With the vaccine, only six dogs were tested, enough to suggest it was safe to try in humans, but not to know if it worked.

“This is a brand-new therapy, it has not been attempted before,” said Jack Gauldie, a researcher at McMaster University in Hamilton who worked with Dr. Kruth and is now testing the vaccine in humans. “The dogs gave us more surety that we had something safe. It was very important.”

If the vaccine works, it will help dogs as well as people.

But that is not the case with all the experiments involving dogs in Canada. Roughly 3,000 were used in research in 2004, according to the Canadian Council on Animal Care, which sets the standards for the use of animals in research. Most of them would have been euthanized, and a small number would have come from pounds or pet shelters, said Michael Baar, a veterinarian with the organization.

In some experiments, there is something in it for the dog, said Elizabeth Stone, dean of the Ontario Veterinary College at the University of Guelph. Dogs have also benefited from work in humans. She notes that techniques for removing cataracts were first perfected in humans, and many cancer treatments now available to dogs were first tested in people. In the United States, she added, people sometimes stipulate that after they die they want their pacemaker to go to a dog with heart problems.

Researchers are also concerned about the health and happiness of service dogs. It is important that they get down time, said Dr. Adams, the Guelph researcher who studied autistic children. “They can’t be a service dog 24-7. They need to pee, they need to run, that kind of stuff.”

They also need to be loved. A strong bond is important, said Michelle Wright, who trains special-skill dogs for the Lions Foundation. Her organization has trained more than 30 dogs to help people with epilepsy, and the animals are donated to families such as the Morrisseys.

The dogs are taught to recognize seizures and to get help, either fetching someone in the home, or hitting an alert button that connects the house to a emergency department by phone. Like Fergie, some of the dogs develop the ability to warn that a seizure is coming.

Fergie goes everywhere with Ms. Morrissey, and is well loved. The dog gets a play period every day when she can run around with the kids at school. The teenager feeds her, grooms her and makes sure she gets bathroom breaks.
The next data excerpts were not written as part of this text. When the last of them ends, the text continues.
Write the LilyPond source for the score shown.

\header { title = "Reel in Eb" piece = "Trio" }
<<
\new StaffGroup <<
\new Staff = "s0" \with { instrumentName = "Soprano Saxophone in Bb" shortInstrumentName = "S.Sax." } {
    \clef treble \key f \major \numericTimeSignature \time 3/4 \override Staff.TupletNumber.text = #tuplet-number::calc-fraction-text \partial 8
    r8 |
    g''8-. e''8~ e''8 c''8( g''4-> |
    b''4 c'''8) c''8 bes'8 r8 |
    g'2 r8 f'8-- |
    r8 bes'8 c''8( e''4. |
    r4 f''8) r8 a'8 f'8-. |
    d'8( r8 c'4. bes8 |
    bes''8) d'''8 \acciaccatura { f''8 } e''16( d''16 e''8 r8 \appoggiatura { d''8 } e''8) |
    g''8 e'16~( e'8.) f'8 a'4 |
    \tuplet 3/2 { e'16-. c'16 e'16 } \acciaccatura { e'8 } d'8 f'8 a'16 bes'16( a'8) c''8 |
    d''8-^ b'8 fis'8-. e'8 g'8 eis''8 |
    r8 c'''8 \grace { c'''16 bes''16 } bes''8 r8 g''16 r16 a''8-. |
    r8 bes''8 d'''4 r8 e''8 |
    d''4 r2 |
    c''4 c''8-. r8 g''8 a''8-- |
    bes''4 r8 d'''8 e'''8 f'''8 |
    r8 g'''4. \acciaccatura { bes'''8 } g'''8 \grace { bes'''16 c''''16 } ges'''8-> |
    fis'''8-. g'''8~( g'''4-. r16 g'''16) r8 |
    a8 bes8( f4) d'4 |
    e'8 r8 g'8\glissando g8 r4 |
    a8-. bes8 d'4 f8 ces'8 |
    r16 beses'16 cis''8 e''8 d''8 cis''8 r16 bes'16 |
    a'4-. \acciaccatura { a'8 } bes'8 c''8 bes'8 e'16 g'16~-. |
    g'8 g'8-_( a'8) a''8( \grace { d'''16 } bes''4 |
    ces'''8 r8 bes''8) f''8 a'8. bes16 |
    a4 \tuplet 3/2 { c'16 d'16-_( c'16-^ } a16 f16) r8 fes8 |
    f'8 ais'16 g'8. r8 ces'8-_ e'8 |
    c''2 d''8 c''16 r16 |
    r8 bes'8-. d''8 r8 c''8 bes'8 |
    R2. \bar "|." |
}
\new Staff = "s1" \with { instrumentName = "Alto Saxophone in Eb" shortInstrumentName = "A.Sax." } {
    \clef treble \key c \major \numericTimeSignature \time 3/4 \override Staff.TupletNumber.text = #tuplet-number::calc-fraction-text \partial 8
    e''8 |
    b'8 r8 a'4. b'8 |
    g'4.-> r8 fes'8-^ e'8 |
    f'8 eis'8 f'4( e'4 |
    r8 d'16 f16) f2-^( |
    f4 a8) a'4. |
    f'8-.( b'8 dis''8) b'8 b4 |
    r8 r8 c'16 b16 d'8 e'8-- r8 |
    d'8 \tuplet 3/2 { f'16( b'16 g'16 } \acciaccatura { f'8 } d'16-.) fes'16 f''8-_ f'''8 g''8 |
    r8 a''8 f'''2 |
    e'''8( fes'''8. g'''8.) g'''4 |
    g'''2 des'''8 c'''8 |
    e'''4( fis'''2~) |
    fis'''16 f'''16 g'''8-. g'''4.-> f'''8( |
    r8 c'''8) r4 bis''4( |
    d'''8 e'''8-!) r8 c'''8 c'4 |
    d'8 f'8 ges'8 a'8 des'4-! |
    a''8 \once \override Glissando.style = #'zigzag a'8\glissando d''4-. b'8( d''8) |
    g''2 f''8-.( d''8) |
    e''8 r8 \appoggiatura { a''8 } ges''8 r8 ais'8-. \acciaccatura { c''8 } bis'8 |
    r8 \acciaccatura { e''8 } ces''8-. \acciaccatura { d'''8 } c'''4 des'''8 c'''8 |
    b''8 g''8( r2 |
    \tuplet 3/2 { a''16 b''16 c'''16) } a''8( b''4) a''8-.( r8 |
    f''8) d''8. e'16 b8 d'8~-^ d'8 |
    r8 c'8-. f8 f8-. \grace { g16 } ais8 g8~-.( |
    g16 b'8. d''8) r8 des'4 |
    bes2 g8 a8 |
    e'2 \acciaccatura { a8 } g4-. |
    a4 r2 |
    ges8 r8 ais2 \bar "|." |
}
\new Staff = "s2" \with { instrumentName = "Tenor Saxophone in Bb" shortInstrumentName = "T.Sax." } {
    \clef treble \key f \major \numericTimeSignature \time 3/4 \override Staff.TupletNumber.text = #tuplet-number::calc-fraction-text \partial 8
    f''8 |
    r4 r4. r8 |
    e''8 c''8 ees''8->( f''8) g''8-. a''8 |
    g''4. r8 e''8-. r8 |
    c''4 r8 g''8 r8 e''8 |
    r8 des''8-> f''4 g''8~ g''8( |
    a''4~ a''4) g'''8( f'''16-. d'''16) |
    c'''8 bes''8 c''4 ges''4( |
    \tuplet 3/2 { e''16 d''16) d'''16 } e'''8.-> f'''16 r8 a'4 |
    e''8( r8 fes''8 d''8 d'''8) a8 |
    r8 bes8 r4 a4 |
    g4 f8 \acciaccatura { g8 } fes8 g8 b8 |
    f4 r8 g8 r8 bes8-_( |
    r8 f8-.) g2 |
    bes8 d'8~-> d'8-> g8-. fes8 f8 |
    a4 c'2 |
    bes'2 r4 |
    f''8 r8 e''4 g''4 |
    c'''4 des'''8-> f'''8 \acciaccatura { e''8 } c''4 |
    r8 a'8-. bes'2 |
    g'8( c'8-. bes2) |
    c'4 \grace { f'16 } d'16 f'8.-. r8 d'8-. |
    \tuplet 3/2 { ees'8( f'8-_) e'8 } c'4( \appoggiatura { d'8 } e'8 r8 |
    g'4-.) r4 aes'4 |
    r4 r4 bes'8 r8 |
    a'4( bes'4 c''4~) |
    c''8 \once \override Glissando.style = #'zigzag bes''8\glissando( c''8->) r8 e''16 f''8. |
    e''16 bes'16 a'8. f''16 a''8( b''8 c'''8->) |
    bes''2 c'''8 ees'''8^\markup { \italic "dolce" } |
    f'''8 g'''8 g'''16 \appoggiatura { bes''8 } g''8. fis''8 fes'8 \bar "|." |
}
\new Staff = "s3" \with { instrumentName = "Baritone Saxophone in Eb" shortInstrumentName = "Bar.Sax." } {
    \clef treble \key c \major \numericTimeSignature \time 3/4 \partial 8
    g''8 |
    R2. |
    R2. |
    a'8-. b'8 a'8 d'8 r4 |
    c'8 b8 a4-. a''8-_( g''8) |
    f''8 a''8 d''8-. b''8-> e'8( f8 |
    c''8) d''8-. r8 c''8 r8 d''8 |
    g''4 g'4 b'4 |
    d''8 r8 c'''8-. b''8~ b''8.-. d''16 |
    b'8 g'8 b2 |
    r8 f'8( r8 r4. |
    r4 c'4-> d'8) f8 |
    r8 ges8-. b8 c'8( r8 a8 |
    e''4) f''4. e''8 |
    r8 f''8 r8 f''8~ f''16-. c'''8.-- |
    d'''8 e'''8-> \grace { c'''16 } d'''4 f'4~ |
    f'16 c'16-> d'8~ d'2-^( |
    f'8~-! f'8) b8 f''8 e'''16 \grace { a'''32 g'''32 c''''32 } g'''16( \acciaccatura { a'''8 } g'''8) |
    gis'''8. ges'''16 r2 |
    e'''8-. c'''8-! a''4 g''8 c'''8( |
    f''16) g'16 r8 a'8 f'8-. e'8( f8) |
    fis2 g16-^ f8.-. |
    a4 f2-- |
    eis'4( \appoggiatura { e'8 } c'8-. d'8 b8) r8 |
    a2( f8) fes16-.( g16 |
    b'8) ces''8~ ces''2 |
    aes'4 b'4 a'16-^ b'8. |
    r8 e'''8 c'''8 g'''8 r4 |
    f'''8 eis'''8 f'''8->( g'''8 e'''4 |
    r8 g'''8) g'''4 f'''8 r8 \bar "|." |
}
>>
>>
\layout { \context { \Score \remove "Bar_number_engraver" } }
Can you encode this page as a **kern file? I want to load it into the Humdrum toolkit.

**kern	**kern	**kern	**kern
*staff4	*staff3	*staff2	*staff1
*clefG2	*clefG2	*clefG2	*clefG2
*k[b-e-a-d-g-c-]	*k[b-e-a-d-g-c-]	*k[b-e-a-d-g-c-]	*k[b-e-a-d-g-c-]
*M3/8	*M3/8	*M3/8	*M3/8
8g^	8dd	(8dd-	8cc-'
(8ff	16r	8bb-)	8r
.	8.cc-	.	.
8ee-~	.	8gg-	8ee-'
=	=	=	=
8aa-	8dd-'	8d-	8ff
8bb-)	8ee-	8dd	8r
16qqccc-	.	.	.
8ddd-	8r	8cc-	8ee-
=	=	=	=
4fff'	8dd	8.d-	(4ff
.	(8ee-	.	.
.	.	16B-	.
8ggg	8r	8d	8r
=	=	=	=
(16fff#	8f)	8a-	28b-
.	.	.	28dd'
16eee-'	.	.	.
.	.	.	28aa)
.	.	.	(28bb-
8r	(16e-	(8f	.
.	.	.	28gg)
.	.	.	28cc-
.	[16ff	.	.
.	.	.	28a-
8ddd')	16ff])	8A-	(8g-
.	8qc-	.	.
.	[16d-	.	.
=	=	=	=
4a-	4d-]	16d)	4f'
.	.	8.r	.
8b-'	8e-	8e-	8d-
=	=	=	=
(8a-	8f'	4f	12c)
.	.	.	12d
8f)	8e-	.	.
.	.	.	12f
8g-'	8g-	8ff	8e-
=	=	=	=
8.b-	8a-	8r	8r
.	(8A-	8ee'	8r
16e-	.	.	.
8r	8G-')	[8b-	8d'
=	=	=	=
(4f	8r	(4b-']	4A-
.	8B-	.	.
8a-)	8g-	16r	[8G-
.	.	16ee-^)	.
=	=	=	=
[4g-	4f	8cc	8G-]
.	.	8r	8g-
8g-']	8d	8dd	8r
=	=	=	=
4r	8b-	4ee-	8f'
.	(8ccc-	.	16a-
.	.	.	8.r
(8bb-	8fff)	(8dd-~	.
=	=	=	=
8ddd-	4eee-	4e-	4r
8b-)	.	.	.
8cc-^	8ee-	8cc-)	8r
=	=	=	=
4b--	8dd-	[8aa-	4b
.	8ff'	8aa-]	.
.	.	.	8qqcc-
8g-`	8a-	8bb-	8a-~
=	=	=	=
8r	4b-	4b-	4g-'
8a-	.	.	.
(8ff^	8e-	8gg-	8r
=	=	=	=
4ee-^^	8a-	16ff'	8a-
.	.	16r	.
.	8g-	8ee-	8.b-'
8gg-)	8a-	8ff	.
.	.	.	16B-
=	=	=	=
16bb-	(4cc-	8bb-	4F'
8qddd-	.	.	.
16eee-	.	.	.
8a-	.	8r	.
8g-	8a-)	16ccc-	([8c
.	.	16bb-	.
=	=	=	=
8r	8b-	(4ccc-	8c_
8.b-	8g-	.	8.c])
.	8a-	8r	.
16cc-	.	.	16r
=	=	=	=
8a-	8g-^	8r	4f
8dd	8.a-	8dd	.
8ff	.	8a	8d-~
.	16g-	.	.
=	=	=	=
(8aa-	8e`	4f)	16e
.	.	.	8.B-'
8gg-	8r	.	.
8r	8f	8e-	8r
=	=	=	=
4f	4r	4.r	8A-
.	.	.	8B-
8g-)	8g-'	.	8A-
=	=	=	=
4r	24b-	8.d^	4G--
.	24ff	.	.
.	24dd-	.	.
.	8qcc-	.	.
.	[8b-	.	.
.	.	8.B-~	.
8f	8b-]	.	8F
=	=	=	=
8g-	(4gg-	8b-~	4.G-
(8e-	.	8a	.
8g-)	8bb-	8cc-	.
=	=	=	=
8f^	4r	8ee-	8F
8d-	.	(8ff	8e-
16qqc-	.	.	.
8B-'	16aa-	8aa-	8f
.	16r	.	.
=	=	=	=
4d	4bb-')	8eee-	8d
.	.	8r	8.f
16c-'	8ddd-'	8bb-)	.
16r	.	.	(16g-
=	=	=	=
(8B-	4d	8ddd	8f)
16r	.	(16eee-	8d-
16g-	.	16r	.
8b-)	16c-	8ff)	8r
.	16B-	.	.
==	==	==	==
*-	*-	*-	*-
After Ms. Morrissey has a seizure, Fergie lies down beside her and licks her face. When she is coming out of one, it is Fergie she reaches for first.

Says her mother, “Fergie is her best friend.”

Is that paw clean?

Pet therapy programs are popular in Canadian hospitals, and the new Alberta Children’s Hospital in Calgary will have a special pet room where kids can visit with their own animals.

With so many sick people being perked up by a visit from a furry friend, researchers at the University of Guelph wanted to find out if the animals were picking up bacteria on their rounds — which wouldn’t be good for the pets or the patients. Sandra Lefebvre and Scott Weese found that 58 per cent of the pet therapy dogs they tested carried the bacteria C. difficile, which can cause diarrhea in hospitalized patients. They are conducting an experiment to see whether the dogs pick up the bugs in the hospital or are a source of infection.

“No one has ever reported someone getting sick from these animals,” Ms. Lefebvre said.

The researchers would like to come up with recommendations for every hospital to follow, such as making sure animals are well washed, so they have no fecal material on their bodies, or having animals sit on their own sheet if they get up on a bed.

At Toronto’s Hospital for Sick Children, all dogs are washed before they visit patients.